The Relationship Between Allergies and Asthma in Children

Although allergies and asthma are distinct health issues, a relationship between the two can develop in certain cases. Since many of the symptoms for these two problems can appear similar, it may be difficult to discern the difference in some children. In order to effectively deal with both conditions, it is important to understand each issue individually, as well as the relationship between them.

The Basics of Allergies

Allergies are a reaction that occurs in some people when they encounter specific substances. For instance, many people have allergic reactions to certain foods or plants. However, one of the most common forms of allergies is seasonal allergies. They can cause children to experience prolonged, cold-like symptoms. Some signs of an allergic reaction in a child include:

  • Sneezing
  • Headaches
  • Swelling
  • Congestion
  • Coughing

The Basics of Asthma

Asthma often appears in children who have parents or siblings with similar issues. It is a chronic respiratory condition that involves inflammation of the lungs and constriction of the airway. Children who suffer from asthma need to be treated in order to avoid long-term problems, such as reduced stamina and greater susceptibility to illnesses. Some of the common signs of asthma include:

  • Wheezing
  • Recurrent coughing
  • Chest tightness
  • Shortness of breath

How Are They Related?

Some of the symptoms of these two issues overlap, which can make diagnosis a challenge. In both cases, it might seem like a child simply has a moderate or severe cold. If any of these symptoms persist, however, it is important to see a doctor to head off long-term issues.

There is a deeper relationship between allergies and asthma that must be considered, though. Over time, a child’s struggle with allergies can actually trigger asthmatic symptoms, so it is crucial to deal with allergies before they cause worse problems.

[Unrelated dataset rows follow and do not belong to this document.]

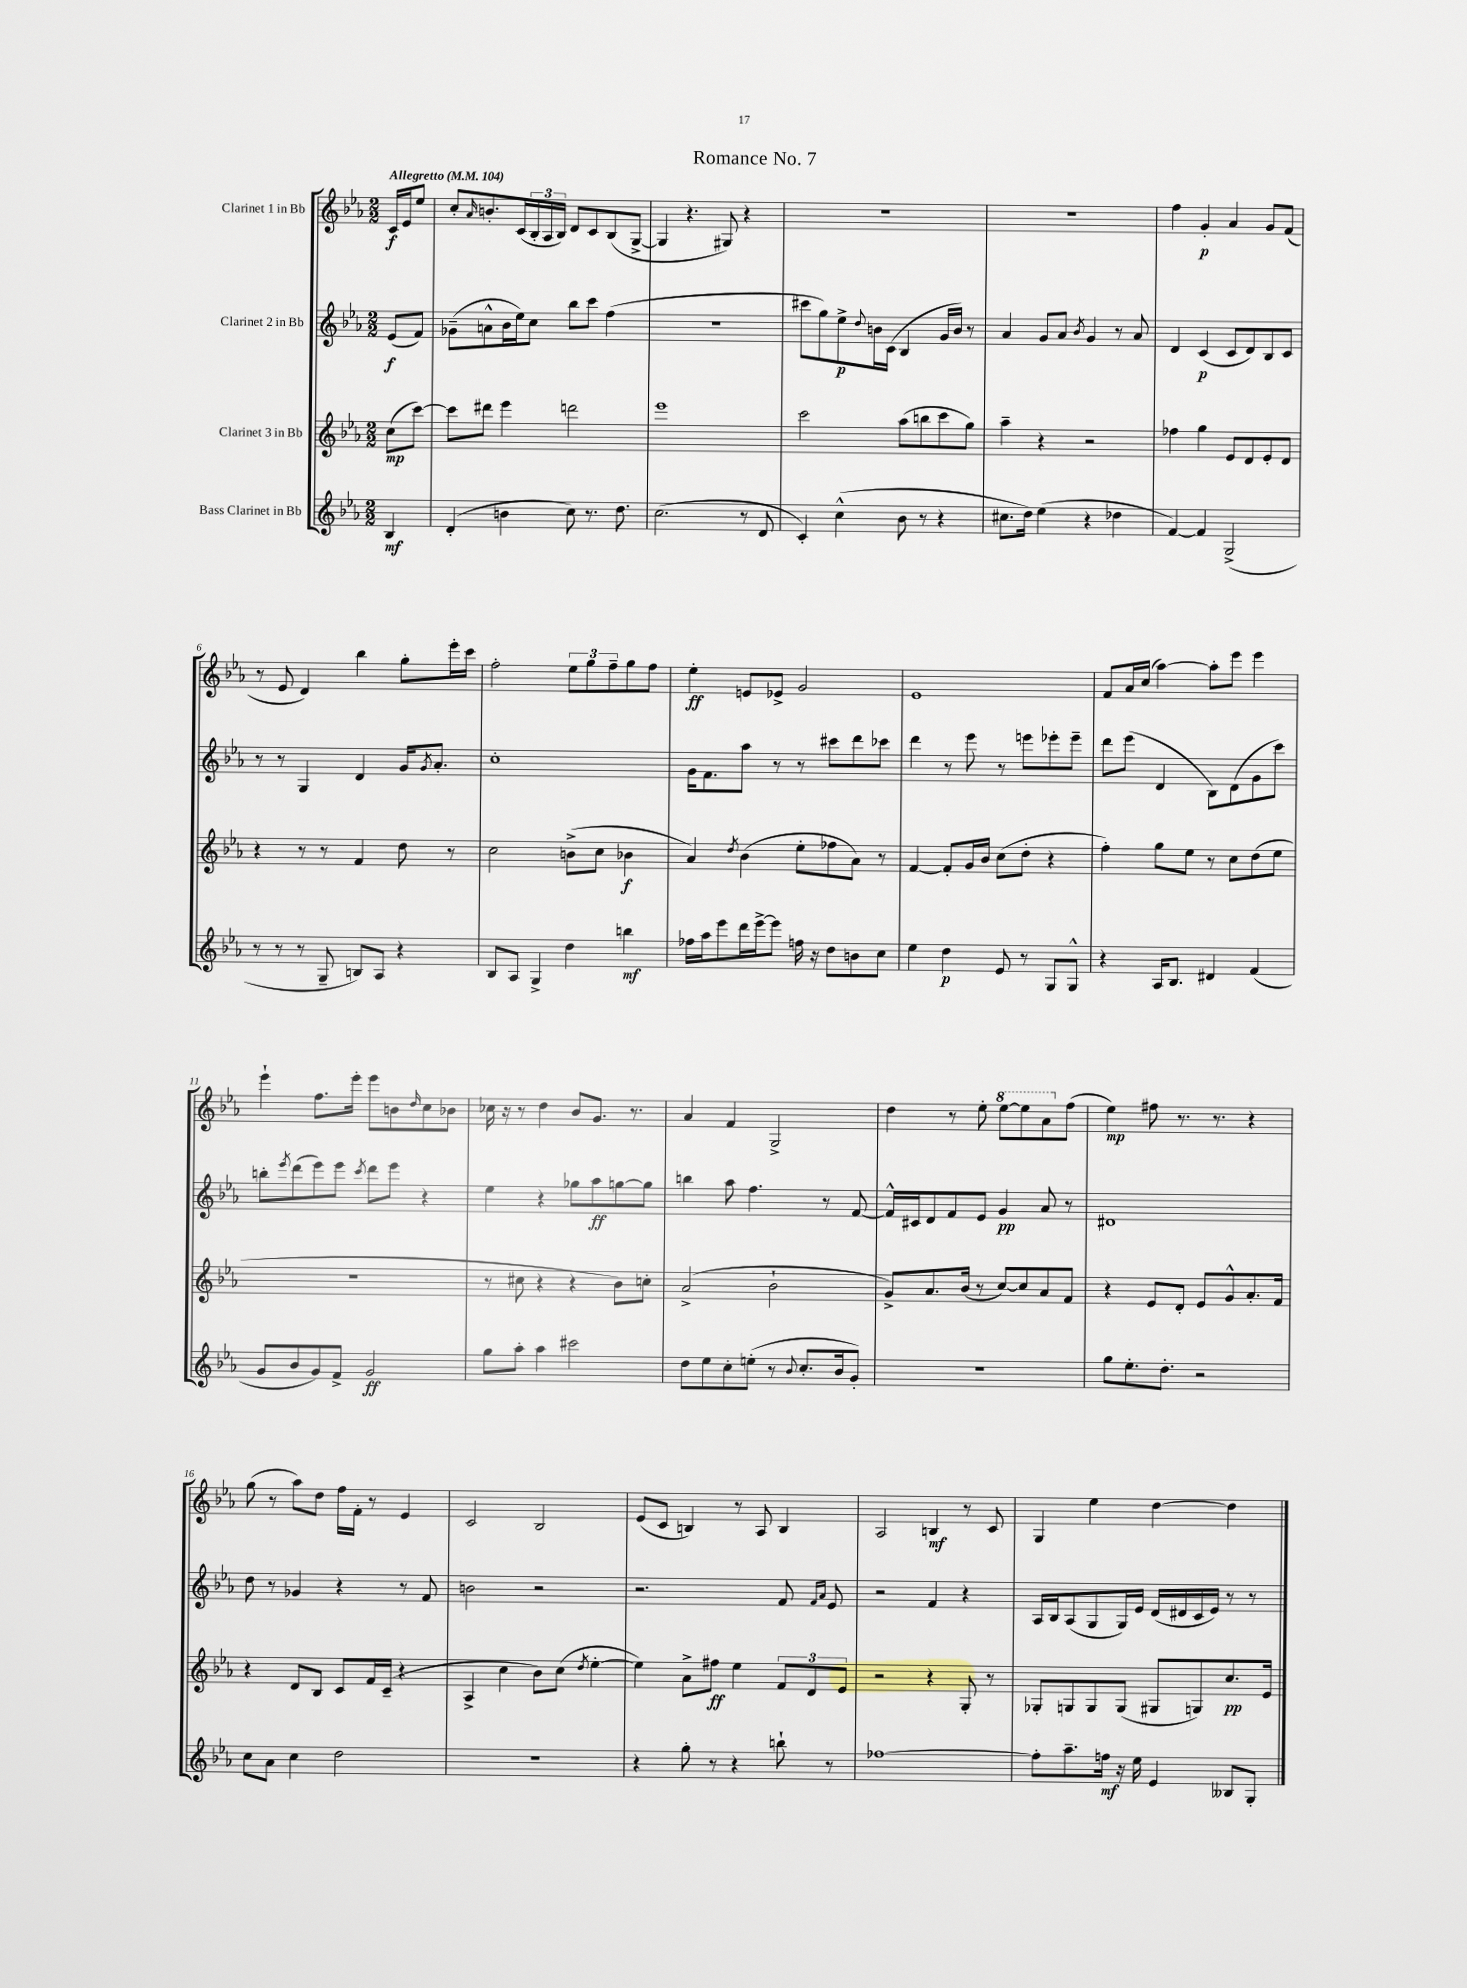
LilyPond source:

\header { title = "Romance No. 7" }
<<
\new StaffGroup <<
\new Staff = "s0" \with { instrumentName = "Clarinet 1 in Bb" } {
    \clef treble \key ees \major \numericTimeSignature \time 2/2 \partial 4 \tempo "Allegretto" 4 = 104
    c'16\f ees'16 ees''8 |
    c''8-. \grace { aes'16 } b'8.-. c'16( \tuplet 3/2 { bes16-. aes16 bes16) } d'8 c'8 bes8( g8~-> |
    g4 r4. gis8) r4 |
    R1 |
    R1 |
    f''4 g'4-.\p aes'4 g'8 f'8( |
    r8 ees'8 d'4) bes''4 g''8-. ees'''16-. c'''16 |
    f''2-. \tuplet 3/2 { ees''8 g''8 f''8-- } g''8 f''8 |
    ees''4-.\ff e'8 ees'8-> g'2 |
    ees'1 |
    f'8 aes'16 c''16( aes''4~) aes''8-. ees'''8 ees'''4 |
    ees'''4-! f''8. ees'''16-. ees'''8 b'8 \grace { d''16 } c''8 bes'8 |
    ces''16 r16 r8 d''4 bes'8 g'8. r8. |
    aes'4 f'4 g2-> |
    d''4 r8 ees''8-. \ottava #1 ees'''8~ ees'''8 aes''8 \ottava #0 f''8( |
    ees''4\mp) fis''8 r8. r8. r4 |
    g''8( r8 aes''8) d''8 f''16 f'16-. r8 ees'4 |
    c'2 bes2 |
    ees'8( c'8 b4) r8 aes8 b4 |
    aes2 b4\mf r8 c'8 |
    g4 ees''4 d''4~ d''4 \bar "|." |
}
\new Staff = "s1" \with { instrumentName = "Clarinet 2 in Bb" } {
    \clef treble \key ees \major \numericTimeSignature \time 2/2 \partial 4
    ees'8\f( f'8) |
    ges'8--( a'8-^ bes'16 ees''16) c''8 bes''8 c'''8 f''4( |
    r1 |
    cis'''8 g''8) ees''8->\p \appoggiatura { d''8 } b'16 c'16( bes4 g'16 b'16) r8 |
    aes'4 g'8 aes'8 \acciaccatura { bes'8 } g'4 r8 aes'8 |
    d'4 c'4\p( c'8 d'8) bes8 c'8 |
    r8 r8 g4 d'4 g'16 \acciaccatura { g'8 } aes'8.-. |
    c''1-. |
    g'16 f'8. aes''8 r8 r8 cis'''8 d'''8 ces'''8 |
    d'''4 r8 ees'''8 r8 e'''8 ees'''8-. ees'''8-- |
    d'''8 ees'''8( d'4 bes8) d'8( g'8 c'''8) |
    b''8-. \acciaccatura { ees'''8 } d'''8( ees'''8) ees'''8 \acciaccatura { c'''8 } d'''8 ees'''8 r4 |
    ees''4 r4 ges''8 aes''8\ff g''8~ g''8 |
    b''4 aes''8 f''4. r8 f'8~ |
    f'16-^ cis'16 d'8 f'8 ees'8 g'4\pp aes'8 r8 |
    dis'1 |
    d''8 r8 ges'4 r4 r8 f'8 |
    b'2 r2 |
    r2. f'8 \grace { f'16 aes'16 } ees'8 |
    r2 f'4 r4 |
    aes16 bes16 aes8( g8 g16) ees'16 d'16( dis'16 c'16 ees'16) r8 r8 \bar "|." |
}
\new Staff = "s2" \with { instrumentName = "Clarinet 3 in Bb" } {
    \clef treble \key ees \major \numericTimeSignature \time 2/2 \partial 4
    c''8\mp( c'''8~) |
    c'''8 dis'''8 ees'''4 d'''2 |
    ees'''1 |
    c'''2 aes''8( b''8 c'''8 g''8) |
    aes''4-- r4 r2 |
    fes''4 g''4 ees'8 d'8 ees'8-. d'8 |
    r4 r8 r8 f'4 d''8 r8 |
    c''2 b'8->( c''8 bes'4\f |
    aes'4) \acciaccatura { d''8 } bes'4( ees''8-. fes''8 aes'8) r8 |
    f'4~ f'8-. g'16 bes'16 c''8( d''8-. r4 |
    f''4-.) g''8 ees''8 r8 c''8 d''8( ees''8 |
    R1 |
    r8 cis''8 r4 r4 bes'8) c''8-. |
    aes'2->( bes'2-! |
    g'8->) aes'8. bes'16( r8 c''8~) c''8 aes'8 f'8 |
    r4 ees'8 d'8-. ees'8 g'8-^ aes'8.-. f'16 |
    r4 d'8 bes8 c'8 f'16 c'16--( r4 |
    aes4-> c''4 bes'8) c''8( \acciaccatura { d''8 } ees''4~-. |
    ees''4) aes'8-> fis''8\ff ees''4 \tuplet 3/2 { f'8 d'8 ees'8 } |
    r2 r4 g8-. r8 |
    ges8-. g8 g8 g8( gis8 g8) c''8.\pp ees'16 \bar "|." |
}
\new Staff = "s3" \with { instrumentName = "Bass Clarinet in Bb" } {
    \clef treble \key ees \major \numericTimeSignature \time 2/2 \partial 4
    bes4\mf |
    d'4-.( b'4 c''8) r8. d''8. |
    c''2.( r8 d'8 |
    c'4-.) c''4-^( bes'8 r8 r4 |
    cis''8. d''16) ees''4( r4 des''4 |
    f'4~) f'4 g2->( |
    r8 r8 r8 g8-- b8) aes8 r4 |
    bes8 aes8 g4-> d''4 b''4\mf |
    fes''16 aes''16 ees'''8 d'''16 ees'''16~-> ees'''8 f''16 r16 d''8 b'8 c''8 |
    ees''4 d''4\p ees'8 r8 g8 g8-^ |
    r4 aes16 bes8. dis'4 f'4( |
    g'8 bes'8 g'8) f'8-> g'2\ff |
    g''8 aes''8-. aes''4 cis'''2 |
    d''8 ees''8 c''8-. e''8-.( r8 \appoggiatura { bes'8 } c''8.-. bes'16 g'8-.) |
    R1 |
    g''8 ees''8.-. d''8.-. r2 |
    c''8 aes'8 c''4 d''2 |
    r1 |
    r4 g''8-. r8 r4 b''8-! r8 |
    fes''1~ |
    fes''8-. aes''8.-- f''16\mf r16 ees''16 ees'4 beses8 g8-. \bar "|." |
}
>>
>>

Another reason allergies and asthma are related is because many of the same chemicals within the body are related to both conditions. The irritants that trigger allergic reactions in the nasal membranes can also cause the breathing passages to react in a way that allows for an asthmatic reaction. In both cases, airways are restricted, making it difficult for a child to breathe.

If your child is exhibiting symptoms that suggest a problem with allergies or asthma, seek medical assistance immediately. Although neither condition can be entirely cured, a pediatrician can help you control the situation so it doesn’t grow into a greater problem for your child.